ケヴィンを失ったジュリアンがそこからひとりでかかえてライデンにはなしをしようとするも、命を絶ってしまうまでの家族であってもこえられない虚無感がつらい。生身ではあるけれども、それぞれがオンラインで共通のゲームをしている仲のよいグループかのような、仲がよく生死をかけてともに生きていても、なにかしらのふみこめなさ、あきらめ。そのあきらめと信仰の静かなゆらぎと、暴発。LSTNGTがAvyssでかいてたけれど、若ものたちの虚無感が投影されてるみたいな。
救うとみせかけて、何も起こらない虚無をあたえてるんじゃあないかとか。だからそこから暴発へ向かう。音へと向かう。虚無か暴発しかない。
みんなのことがわかる、っていう時間がそろっての昼寝っていうただ全員が寝ているっていうことだったり。あとつながれるのは音楽がなっているとき。ケヴィンを失った際にそれぞれが落ち込むところでつながる瞬間っていうのが音楽っていうところがよかった。そのときの牛乳こぼしまくりがいとおしい。
短編TANT QU'IL NOUS RESTE DES FUSILS À POMPEでもギャンググループへの入団なときの全員爆踊り感がよかった。あれをみたら、あらすじはちがえども、監督たちの描きたいことがけっこうつながって浮かび上がってくる。
ルカとミカエルが、音がきこえるっていうだけで抜け出してパーティーにまぎれこむのもいいな。ここまでかいてかんがえて、穏やかな虚無よりも、自らを燃やすこと、危険とわかりながら音へ向かうことを望み、そして全員で大量の敵へと向かうことを選んでしまうんではとか。
映画の感想みたいなことひさびさにかいたのでよくわからなくなってきた。

ミカエルだけがひとり外部を知って、恋をして。真実をはなされた相手の女の子の返しがアクロバティックで黒沢清にでてくる幽霊かよってくらいで笑ってしまった。彼女を置いた木の光はなんなのか、唯一現実とつながる光のような気もするけれど、そこから現実にもどらずにやはりゲームをつづけてしまう。虚無をかかえながらも(それぞれがそこからはなれてしまっては実際に死しかないっていうのもあるんでどっちみち虚無だけれど)、ジュリアンのことにしても誰もがどうすればいいかわからないので、ただよりそうようにつきすすむ。最後の集合写真的な横並びがまたいいな。


あとは。
ヴァージンスーサイズマッチョ男版みたいな穏やかな光さす昼寝の午後みたいな、しかも人数多いみたいなのまでもほほえましくかんじる。
アイス食べまくりでかわゆい。
あとバイクがベッドに、っていう乱暴さがかわいい。
題字が光沢のある金属っぽいあの文字で。
ストーリーにチラシの画像をのせたら、Jesseが「me」っていってきたのでスルーした。

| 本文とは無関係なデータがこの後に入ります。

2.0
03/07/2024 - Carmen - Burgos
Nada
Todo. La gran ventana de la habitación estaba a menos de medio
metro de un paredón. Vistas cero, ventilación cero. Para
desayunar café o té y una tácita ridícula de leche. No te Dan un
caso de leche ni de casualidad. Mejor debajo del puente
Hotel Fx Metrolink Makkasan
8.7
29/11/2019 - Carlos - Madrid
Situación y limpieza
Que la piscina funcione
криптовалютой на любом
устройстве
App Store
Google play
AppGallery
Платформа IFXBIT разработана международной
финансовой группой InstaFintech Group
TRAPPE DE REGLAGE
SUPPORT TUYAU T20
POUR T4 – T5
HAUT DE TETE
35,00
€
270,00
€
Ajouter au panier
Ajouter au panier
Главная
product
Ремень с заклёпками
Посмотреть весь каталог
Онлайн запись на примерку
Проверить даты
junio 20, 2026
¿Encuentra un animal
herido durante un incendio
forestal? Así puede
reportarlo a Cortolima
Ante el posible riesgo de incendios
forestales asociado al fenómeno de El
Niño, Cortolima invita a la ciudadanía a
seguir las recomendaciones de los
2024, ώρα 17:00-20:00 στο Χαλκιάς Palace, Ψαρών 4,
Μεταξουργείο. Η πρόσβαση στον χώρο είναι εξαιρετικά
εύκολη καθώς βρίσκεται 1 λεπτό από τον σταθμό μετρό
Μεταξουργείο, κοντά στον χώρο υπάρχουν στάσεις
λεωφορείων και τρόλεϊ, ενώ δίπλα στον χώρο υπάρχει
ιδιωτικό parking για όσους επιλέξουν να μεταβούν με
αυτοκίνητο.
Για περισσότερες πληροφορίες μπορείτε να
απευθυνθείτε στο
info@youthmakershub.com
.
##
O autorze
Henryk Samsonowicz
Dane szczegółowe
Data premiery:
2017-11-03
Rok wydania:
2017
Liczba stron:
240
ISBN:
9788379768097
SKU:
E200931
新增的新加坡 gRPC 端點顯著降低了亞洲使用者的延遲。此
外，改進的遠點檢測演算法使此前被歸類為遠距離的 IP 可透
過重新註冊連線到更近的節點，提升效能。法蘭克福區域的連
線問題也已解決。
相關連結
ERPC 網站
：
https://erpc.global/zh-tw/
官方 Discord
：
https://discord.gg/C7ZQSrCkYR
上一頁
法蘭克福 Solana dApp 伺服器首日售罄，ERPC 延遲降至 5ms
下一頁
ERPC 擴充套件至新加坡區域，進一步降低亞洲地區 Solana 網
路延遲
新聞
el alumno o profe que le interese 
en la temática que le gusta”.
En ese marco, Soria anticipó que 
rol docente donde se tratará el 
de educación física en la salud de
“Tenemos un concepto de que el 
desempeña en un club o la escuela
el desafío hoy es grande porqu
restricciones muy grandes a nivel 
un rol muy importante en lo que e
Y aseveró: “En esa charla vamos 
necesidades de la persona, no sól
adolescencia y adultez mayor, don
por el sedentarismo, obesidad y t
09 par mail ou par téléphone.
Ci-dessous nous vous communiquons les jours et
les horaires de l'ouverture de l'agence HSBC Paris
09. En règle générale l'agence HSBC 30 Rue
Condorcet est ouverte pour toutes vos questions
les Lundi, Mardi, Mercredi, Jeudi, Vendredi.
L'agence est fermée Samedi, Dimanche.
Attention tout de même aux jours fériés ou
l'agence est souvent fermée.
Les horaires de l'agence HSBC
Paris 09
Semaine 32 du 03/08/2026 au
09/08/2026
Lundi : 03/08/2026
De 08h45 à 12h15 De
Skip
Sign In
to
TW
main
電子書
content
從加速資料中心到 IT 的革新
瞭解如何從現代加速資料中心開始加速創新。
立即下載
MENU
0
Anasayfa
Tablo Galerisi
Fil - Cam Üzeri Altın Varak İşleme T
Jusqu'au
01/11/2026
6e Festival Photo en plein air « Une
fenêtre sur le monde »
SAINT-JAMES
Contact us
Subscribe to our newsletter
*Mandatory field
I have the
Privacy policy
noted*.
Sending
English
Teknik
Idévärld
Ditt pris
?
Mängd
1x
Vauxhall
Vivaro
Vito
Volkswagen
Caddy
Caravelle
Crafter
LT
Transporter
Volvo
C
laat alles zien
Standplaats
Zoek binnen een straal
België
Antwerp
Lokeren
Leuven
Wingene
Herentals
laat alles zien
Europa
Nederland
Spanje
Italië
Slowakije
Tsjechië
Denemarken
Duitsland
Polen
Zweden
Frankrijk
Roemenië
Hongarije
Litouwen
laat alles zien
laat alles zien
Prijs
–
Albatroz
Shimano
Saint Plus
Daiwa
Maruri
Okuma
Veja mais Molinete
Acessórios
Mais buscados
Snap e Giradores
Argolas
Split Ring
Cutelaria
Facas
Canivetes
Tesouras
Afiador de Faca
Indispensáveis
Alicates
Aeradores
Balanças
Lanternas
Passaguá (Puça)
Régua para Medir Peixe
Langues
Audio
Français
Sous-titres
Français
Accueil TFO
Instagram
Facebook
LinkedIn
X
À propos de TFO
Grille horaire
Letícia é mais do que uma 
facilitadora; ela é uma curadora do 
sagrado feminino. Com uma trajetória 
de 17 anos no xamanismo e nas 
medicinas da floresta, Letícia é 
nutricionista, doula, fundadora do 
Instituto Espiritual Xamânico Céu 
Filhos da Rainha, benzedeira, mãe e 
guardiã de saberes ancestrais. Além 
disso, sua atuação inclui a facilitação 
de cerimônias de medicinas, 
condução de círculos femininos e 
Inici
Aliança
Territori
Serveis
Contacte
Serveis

Vanessa Amaraがガチのクラシック音楽かとおもったくらいにハマってた。あたらしい映画が、ちゃんとあたらしい音楽とであって自然とそのなかでつかわれてるのが最高、っていうかそういうのがなさすぎる。
コピーとかで気になってSF好きってひとがみたなら、設定のゆるさとかに腹立てるひととかいるのもわかるけれども、場面場面のエモさ、過剰さとが印象深くてすごく好き。


TANT QU'IL NOUS RESTE DES FUSILS À POMPEもぜひ。